(Page images and extracted text)
+-------+

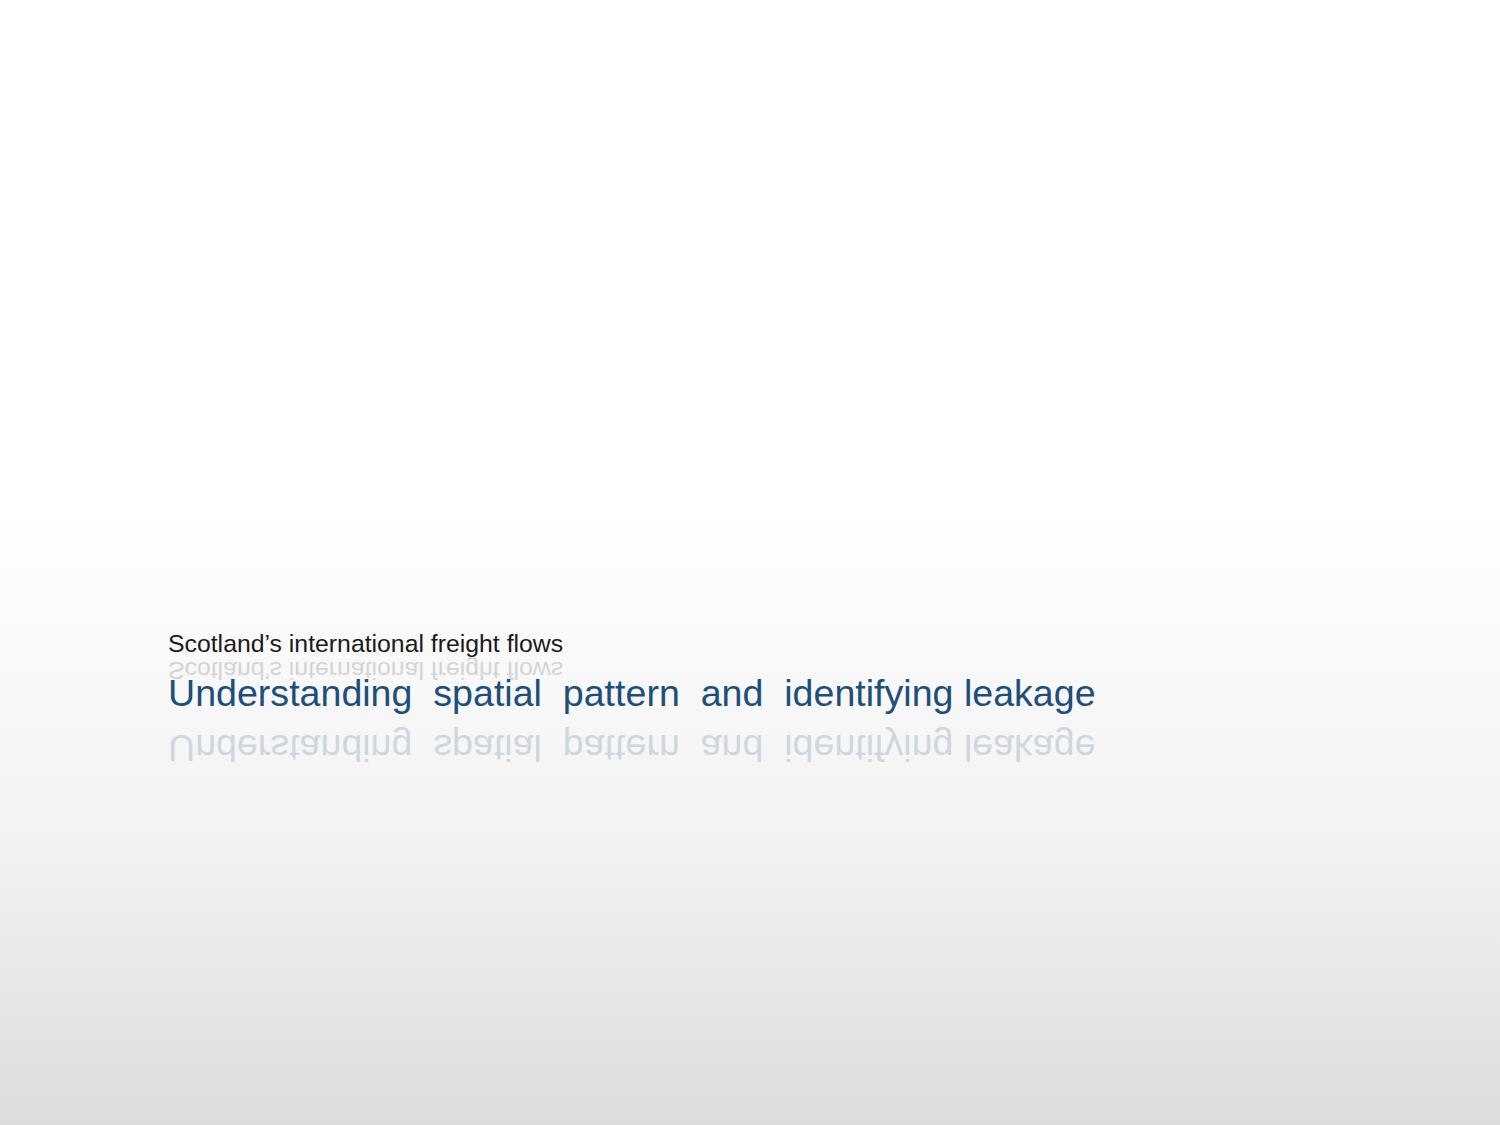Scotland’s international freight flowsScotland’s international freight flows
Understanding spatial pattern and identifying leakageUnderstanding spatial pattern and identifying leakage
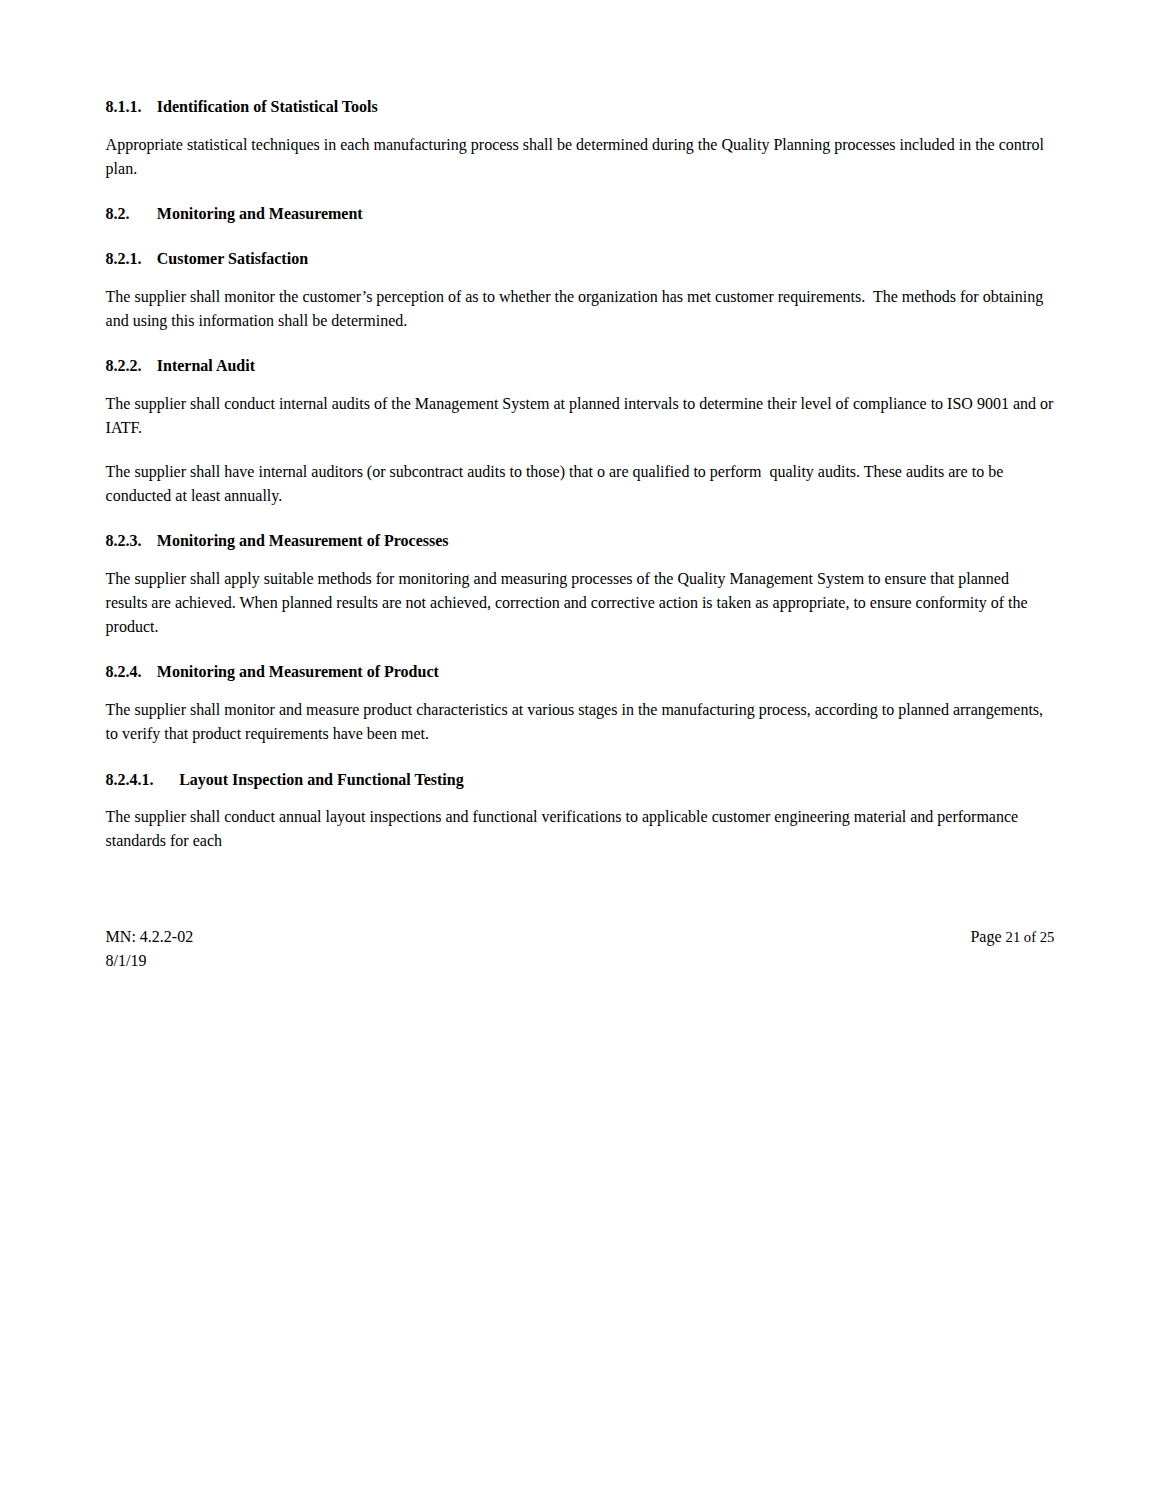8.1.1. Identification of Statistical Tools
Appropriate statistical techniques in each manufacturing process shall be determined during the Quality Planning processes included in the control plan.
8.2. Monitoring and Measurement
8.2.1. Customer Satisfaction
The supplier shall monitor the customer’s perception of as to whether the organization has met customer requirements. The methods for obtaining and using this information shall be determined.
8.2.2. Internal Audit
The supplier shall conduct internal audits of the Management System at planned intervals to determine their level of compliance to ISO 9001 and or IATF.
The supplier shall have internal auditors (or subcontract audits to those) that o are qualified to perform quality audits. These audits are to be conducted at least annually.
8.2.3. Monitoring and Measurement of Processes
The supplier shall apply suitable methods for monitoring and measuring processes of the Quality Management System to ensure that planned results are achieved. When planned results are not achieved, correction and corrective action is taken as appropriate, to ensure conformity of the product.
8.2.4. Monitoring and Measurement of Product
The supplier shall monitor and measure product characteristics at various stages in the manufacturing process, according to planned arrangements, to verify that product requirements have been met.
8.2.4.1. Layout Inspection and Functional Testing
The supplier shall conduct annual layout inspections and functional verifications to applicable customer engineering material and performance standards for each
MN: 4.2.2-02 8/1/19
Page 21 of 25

+-------+

● Task details
Excluding the pictures, reproduce every entry exactly as given.

● Solution to the problem
Scotland’s international freight flowsScotland’s international freight flows
Understanding spatial pattern and identifying leakageUnderstanding spatial pattern and identifying leakage
8.1.1. Identification of Statistical Tools
Appropriate statistical techniques in each manufacturing process shall be determined during the Quality Planning processes included in the control plan.
8.2. Monitoring and Measurement
8.2.1. Customer Satisfaction
The supplier shall monitor the customer’s perception of as to whether the organization has met customer requirements. The methods for obtaining and using this information shall be determined.
8.2.2. Internal Audit
The supplier shall conduct internal audits of the Management System at planned intervals to determine their level of compliance to ISO 9001 and or IATF.
The supplier shall have internal auditors (or subcontract audits to those) that o are qualified to perform quality audits. These audits are to be conducted at least annually.
8.2.3. Monitoring and Measurement of Processes
The supplier shall apply suitable methods for monitoring and measuring processes of the Quality Management System to ensure that planned results are achieved. When planned results are not achieved, correction and corrective action is taken as appropriate, to ensure conformity of the product.
8.2.4. Monitoring and Measurement of Product
The supplier shall monitor and measure product characteristics at various stages in the manufacturing process, according to planned arrangements, to verify that product requirements have been met.
8.2.4.1. Layout Inspection and Functional Testing
The supplier shall conduct annual layout inspections and functional verifications to applicable customer engineering material and performance standards for each
MN: 4.2.2-02 8/1/19
Page 21 of 25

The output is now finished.